Supplied material

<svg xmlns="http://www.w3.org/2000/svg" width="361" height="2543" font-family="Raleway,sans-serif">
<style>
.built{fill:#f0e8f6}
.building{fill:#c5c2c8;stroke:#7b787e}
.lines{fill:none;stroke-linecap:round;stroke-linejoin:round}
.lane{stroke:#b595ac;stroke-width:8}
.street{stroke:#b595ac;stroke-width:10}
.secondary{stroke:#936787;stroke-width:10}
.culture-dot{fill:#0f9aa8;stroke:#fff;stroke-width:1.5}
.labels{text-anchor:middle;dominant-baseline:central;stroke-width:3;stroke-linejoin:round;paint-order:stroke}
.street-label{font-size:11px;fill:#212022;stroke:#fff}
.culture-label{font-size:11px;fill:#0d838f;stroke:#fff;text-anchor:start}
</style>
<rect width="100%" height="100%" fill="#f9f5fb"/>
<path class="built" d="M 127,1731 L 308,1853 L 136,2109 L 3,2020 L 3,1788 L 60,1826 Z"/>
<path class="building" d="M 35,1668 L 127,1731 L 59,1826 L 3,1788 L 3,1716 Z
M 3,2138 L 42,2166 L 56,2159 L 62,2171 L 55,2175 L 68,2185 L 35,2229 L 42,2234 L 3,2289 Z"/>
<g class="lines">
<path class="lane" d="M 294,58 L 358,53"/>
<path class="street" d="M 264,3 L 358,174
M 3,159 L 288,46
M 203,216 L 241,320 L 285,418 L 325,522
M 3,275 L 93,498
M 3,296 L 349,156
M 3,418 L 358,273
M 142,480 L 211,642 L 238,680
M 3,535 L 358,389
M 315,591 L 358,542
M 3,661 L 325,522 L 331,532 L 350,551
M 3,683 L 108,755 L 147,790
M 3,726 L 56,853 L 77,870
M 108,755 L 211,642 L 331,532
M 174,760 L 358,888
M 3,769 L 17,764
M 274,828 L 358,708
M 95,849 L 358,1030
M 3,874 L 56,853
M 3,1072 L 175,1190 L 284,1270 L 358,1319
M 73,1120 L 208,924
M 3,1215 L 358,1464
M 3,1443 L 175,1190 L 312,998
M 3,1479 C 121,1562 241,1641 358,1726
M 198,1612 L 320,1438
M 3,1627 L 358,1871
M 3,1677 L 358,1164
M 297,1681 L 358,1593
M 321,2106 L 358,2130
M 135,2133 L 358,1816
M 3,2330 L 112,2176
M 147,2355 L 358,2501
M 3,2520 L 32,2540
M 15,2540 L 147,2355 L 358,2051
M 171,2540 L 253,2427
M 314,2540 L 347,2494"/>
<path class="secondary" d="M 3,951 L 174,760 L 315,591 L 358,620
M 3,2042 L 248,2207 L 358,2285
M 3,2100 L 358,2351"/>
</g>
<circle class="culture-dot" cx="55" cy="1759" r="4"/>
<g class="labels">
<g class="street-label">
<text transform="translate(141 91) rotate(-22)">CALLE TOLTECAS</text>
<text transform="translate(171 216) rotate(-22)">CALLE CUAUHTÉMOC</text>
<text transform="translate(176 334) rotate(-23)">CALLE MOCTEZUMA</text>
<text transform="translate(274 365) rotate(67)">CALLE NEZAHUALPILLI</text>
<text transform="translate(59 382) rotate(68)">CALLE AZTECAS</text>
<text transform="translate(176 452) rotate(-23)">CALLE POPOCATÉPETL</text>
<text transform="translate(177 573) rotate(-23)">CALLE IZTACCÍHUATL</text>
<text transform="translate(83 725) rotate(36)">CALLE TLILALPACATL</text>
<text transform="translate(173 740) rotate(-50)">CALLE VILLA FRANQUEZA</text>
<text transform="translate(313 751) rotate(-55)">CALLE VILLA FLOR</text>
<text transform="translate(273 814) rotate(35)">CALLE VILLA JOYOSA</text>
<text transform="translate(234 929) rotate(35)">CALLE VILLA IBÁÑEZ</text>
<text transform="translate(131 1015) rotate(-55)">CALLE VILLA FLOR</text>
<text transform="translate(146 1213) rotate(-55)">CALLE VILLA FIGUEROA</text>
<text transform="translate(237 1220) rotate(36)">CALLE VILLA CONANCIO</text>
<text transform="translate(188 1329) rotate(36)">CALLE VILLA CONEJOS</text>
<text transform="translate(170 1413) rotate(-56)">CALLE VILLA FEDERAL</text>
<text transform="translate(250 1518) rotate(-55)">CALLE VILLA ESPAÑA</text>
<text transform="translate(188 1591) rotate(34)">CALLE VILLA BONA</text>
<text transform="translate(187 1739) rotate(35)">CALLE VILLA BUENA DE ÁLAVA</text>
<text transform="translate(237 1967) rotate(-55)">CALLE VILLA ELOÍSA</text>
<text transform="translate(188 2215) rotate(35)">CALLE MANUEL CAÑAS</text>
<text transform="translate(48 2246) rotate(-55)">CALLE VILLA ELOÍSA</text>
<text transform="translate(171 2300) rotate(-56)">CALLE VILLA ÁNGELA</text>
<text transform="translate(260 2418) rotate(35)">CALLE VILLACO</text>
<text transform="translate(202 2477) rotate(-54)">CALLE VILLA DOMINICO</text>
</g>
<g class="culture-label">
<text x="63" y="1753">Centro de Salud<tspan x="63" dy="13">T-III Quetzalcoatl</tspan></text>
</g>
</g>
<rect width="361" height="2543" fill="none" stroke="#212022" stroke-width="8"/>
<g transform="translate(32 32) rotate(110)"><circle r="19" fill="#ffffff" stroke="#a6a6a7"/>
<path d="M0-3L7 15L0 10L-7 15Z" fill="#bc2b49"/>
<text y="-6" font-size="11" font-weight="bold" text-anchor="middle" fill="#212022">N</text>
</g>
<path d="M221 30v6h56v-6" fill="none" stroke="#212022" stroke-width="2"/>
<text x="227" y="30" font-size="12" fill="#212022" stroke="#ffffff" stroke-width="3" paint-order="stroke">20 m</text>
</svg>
---
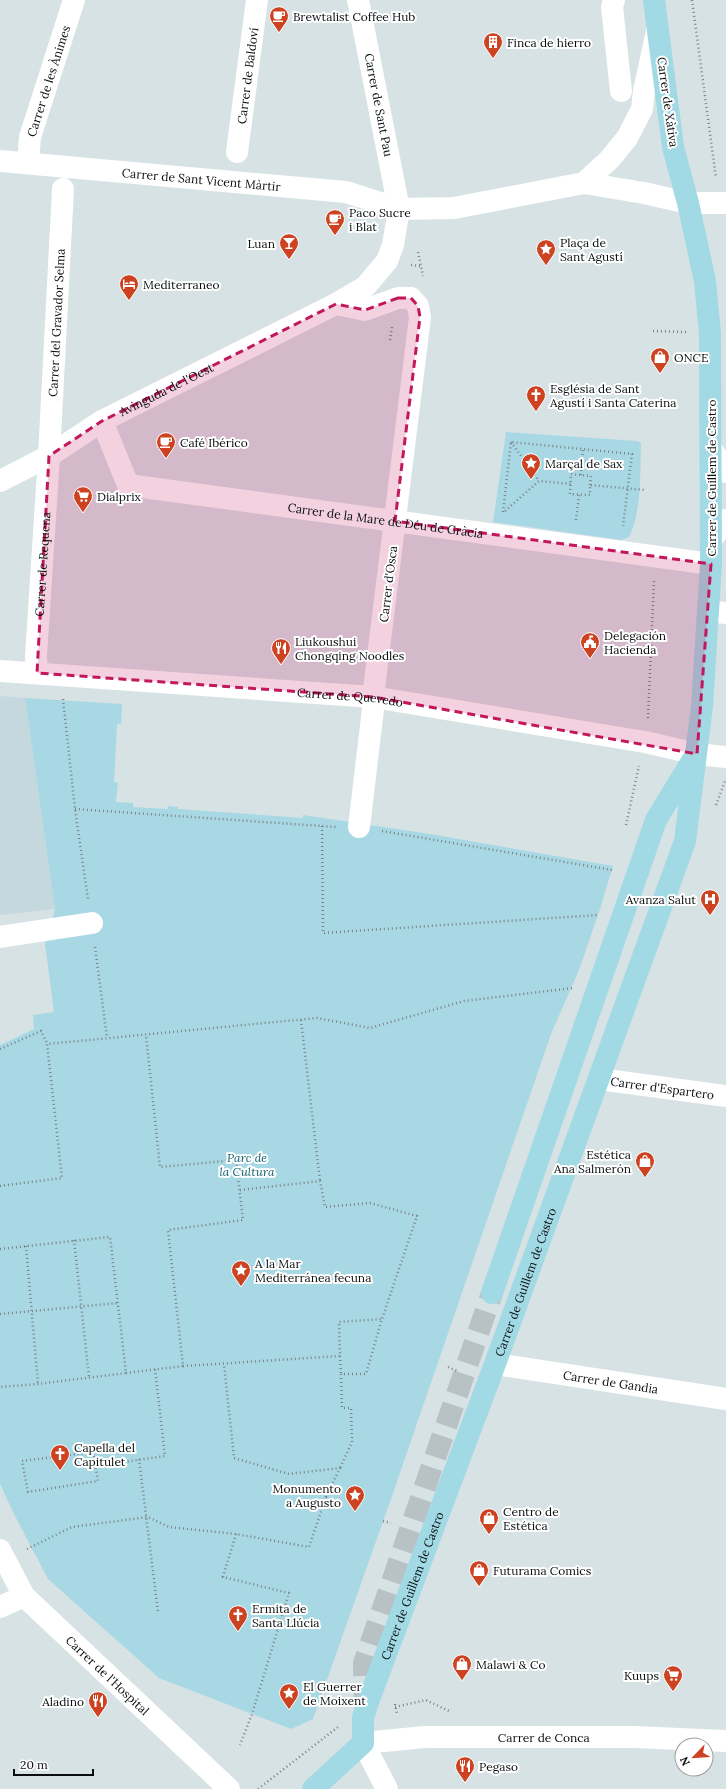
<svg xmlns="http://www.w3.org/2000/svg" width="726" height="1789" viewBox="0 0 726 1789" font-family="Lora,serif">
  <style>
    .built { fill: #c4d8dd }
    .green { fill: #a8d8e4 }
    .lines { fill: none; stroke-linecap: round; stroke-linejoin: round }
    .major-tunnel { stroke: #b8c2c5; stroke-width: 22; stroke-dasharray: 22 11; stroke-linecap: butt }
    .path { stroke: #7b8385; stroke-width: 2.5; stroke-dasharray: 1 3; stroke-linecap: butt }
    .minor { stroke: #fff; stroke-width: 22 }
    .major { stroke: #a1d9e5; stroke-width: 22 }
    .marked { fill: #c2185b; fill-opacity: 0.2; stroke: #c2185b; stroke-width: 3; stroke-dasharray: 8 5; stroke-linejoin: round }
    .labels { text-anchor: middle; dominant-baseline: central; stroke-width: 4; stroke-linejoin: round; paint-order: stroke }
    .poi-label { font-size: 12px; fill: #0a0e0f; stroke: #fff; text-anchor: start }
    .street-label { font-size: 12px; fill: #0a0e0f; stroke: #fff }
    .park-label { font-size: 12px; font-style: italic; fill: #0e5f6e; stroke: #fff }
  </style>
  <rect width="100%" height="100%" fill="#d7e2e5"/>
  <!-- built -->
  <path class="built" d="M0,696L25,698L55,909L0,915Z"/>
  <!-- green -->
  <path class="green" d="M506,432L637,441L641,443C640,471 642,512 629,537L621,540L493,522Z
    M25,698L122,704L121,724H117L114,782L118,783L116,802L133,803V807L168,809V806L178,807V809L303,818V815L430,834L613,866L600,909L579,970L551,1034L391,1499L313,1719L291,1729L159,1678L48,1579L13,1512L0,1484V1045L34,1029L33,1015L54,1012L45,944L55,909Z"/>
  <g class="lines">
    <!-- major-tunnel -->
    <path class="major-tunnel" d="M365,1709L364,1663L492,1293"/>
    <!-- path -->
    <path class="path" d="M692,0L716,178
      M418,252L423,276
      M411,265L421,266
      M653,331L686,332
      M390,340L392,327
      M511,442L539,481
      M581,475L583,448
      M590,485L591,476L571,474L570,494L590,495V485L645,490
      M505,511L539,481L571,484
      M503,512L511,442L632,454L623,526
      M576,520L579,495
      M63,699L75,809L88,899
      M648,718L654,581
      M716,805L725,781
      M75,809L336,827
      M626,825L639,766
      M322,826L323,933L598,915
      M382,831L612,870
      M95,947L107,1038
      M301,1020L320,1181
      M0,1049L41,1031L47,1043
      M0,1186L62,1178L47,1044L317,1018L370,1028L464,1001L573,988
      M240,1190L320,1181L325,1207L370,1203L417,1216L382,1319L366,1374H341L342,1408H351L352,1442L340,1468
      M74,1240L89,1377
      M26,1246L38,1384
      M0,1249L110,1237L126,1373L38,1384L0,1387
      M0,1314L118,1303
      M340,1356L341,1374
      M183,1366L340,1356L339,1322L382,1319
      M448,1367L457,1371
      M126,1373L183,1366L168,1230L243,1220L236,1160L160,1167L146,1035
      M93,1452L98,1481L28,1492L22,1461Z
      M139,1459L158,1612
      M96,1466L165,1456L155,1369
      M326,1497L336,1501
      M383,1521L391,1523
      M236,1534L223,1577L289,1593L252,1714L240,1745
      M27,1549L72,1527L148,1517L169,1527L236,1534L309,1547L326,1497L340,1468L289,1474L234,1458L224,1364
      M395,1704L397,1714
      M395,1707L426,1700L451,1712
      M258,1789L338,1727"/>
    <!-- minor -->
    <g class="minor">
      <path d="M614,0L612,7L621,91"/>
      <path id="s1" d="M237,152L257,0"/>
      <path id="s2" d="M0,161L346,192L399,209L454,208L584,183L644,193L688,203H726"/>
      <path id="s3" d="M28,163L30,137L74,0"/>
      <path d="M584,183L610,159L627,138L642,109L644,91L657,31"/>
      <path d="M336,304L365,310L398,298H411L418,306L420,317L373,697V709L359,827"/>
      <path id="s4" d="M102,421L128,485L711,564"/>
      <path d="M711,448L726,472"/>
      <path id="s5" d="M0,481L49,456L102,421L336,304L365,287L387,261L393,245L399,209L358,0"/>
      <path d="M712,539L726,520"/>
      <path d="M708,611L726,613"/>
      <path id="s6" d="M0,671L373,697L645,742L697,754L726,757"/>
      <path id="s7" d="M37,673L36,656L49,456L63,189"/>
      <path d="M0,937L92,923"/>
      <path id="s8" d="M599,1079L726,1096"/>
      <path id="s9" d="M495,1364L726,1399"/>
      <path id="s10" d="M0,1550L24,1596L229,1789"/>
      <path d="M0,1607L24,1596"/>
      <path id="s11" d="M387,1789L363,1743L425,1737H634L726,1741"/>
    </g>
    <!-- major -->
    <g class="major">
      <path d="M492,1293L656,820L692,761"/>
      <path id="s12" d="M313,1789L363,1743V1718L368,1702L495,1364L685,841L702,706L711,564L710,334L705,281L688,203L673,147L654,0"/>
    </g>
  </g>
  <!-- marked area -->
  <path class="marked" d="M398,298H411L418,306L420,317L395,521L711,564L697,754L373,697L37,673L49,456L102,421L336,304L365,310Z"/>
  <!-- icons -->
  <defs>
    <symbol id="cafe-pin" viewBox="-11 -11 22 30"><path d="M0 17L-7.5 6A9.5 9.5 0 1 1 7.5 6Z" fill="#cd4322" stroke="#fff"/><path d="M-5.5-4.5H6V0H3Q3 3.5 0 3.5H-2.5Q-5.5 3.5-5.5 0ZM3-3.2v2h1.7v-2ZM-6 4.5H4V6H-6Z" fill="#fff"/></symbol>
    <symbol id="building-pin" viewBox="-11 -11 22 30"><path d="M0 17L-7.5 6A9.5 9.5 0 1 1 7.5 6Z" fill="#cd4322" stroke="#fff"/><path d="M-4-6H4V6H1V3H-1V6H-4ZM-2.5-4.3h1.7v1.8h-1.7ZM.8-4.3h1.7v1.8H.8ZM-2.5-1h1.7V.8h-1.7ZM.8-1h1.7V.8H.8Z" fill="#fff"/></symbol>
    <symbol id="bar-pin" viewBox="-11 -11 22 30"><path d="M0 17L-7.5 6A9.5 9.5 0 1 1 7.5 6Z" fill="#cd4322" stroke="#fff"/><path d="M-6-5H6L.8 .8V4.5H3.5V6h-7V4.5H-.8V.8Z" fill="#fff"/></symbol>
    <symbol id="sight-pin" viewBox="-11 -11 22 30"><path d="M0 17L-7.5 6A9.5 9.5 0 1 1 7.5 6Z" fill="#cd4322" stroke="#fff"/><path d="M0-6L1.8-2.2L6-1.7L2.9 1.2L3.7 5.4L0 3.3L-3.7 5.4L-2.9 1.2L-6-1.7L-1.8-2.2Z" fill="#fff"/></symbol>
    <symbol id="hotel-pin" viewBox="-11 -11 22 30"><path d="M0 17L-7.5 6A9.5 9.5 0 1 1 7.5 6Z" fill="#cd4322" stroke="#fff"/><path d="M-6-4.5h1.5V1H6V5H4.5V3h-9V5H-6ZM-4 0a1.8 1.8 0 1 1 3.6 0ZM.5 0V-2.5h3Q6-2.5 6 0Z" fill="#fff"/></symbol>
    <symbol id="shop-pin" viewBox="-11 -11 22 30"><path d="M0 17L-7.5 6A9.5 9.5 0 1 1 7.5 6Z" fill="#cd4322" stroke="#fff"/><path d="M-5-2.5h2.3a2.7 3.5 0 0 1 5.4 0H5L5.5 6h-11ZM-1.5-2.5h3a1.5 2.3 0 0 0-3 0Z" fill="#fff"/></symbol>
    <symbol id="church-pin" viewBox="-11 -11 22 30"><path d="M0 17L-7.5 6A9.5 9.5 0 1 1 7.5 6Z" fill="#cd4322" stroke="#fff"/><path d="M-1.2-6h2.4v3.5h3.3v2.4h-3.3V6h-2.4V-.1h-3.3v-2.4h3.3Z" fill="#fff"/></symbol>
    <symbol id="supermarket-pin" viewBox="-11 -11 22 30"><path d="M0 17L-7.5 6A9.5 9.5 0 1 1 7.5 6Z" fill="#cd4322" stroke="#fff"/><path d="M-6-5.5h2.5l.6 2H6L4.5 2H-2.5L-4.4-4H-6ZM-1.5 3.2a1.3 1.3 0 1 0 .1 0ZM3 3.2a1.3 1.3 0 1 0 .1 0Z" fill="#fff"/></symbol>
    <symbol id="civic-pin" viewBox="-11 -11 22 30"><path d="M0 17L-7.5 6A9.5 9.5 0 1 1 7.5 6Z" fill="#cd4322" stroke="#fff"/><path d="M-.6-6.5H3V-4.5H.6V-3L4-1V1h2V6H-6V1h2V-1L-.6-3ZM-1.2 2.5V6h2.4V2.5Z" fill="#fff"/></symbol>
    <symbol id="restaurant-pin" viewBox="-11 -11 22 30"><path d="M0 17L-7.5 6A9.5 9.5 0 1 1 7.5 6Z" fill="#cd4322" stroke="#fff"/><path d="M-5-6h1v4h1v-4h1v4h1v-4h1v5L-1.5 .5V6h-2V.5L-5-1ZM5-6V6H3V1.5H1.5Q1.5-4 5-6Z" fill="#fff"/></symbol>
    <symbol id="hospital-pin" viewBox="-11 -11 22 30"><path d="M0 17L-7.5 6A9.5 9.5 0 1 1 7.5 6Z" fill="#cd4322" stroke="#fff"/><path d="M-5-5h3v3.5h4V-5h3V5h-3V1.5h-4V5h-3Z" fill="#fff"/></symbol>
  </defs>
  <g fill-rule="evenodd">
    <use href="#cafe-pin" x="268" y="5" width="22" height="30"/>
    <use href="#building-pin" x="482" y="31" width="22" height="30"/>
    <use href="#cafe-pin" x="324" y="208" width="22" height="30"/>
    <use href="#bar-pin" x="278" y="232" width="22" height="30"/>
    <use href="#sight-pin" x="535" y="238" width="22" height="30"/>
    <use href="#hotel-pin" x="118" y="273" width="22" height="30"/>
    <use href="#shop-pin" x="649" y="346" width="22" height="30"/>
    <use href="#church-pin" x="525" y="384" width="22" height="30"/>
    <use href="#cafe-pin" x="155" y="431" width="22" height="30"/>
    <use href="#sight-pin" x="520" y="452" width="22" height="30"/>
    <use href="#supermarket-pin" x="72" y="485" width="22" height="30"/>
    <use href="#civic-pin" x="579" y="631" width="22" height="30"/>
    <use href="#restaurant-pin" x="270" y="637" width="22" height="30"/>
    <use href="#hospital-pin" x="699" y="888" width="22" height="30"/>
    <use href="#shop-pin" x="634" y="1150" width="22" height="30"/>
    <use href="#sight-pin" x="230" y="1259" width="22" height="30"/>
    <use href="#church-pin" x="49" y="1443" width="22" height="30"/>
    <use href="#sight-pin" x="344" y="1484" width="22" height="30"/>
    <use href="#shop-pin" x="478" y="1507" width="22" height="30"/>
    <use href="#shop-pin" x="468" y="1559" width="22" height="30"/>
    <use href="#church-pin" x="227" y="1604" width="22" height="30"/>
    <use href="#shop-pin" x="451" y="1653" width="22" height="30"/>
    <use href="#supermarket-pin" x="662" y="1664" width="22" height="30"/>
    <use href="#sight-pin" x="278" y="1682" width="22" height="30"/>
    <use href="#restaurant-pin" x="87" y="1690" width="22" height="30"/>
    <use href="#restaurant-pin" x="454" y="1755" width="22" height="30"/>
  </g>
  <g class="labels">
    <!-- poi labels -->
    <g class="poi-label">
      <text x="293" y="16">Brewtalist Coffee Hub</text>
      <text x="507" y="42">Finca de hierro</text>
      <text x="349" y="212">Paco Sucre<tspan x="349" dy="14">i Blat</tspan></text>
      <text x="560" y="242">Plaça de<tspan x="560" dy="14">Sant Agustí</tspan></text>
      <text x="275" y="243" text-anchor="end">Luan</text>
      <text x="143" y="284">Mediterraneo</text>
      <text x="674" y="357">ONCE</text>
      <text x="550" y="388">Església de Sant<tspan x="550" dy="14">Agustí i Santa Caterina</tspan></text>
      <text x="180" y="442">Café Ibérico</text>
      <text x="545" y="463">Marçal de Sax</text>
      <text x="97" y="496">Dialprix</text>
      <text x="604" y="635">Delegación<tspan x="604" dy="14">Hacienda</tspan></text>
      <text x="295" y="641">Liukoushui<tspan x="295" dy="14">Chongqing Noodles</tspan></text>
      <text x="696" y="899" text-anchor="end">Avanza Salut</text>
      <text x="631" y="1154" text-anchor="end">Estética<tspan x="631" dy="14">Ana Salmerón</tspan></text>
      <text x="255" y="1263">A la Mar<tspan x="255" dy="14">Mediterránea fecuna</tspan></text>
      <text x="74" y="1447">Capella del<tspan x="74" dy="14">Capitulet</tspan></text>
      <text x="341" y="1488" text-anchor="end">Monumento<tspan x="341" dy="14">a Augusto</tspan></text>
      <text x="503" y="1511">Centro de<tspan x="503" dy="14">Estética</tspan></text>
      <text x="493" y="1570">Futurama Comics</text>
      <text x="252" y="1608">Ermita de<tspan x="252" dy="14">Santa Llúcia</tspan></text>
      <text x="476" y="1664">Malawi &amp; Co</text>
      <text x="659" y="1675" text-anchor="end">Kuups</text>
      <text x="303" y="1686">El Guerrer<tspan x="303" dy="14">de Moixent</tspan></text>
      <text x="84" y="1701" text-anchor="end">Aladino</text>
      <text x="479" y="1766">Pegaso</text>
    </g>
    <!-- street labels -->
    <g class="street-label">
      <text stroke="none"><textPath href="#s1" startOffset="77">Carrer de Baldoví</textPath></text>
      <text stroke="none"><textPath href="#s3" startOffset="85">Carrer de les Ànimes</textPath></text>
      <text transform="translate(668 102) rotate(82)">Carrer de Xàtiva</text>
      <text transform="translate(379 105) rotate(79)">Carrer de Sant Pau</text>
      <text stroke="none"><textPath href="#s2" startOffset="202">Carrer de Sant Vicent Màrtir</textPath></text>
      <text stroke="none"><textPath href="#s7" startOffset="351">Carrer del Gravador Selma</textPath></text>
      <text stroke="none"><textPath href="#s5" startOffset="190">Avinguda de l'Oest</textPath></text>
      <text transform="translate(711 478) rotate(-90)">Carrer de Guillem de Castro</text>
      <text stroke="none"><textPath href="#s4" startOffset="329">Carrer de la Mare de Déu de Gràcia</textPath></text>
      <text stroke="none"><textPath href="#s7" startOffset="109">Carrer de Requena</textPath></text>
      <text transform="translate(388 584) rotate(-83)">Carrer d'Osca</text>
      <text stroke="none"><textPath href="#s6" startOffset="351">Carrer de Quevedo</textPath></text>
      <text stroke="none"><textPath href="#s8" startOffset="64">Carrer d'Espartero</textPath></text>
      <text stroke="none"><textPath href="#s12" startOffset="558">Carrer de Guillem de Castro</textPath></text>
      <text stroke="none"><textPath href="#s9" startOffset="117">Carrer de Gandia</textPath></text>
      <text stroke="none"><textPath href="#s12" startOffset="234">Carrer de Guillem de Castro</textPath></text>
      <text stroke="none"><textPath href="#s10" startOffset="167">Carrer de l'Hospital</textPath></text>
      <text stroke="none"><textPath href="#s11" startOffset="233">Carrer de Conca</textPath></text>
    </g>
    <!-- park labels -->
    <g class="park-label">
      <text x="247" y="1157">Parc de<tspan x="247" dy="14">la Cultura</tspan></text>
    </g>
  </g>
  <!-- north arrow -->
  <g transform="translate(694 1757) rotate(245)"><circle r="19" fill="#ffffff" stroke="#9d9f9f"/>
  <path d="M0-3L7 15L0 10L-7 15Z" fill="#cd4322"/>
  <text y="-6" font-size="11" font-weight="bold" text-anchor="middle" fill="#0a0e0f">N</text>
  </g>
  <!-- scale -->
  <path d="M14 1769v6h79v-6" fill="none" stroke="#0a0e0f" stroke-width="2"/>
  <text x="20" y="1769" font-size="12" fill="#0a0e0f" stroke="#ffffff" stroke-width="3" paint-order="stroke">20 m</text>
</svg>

What needs to be done
Copy each line of the preceding data that contains the string "butt".

Response box
    .major-tunnel { stroke: #b8c2c5; stroke-width: 22; stroke-dasharray: 22 11; stroke-linecap: butt }
    .path { stroke: #7b8385; stroke-width: 2.5; stroke-dasharray: 1 3; stroke-linecap: butt }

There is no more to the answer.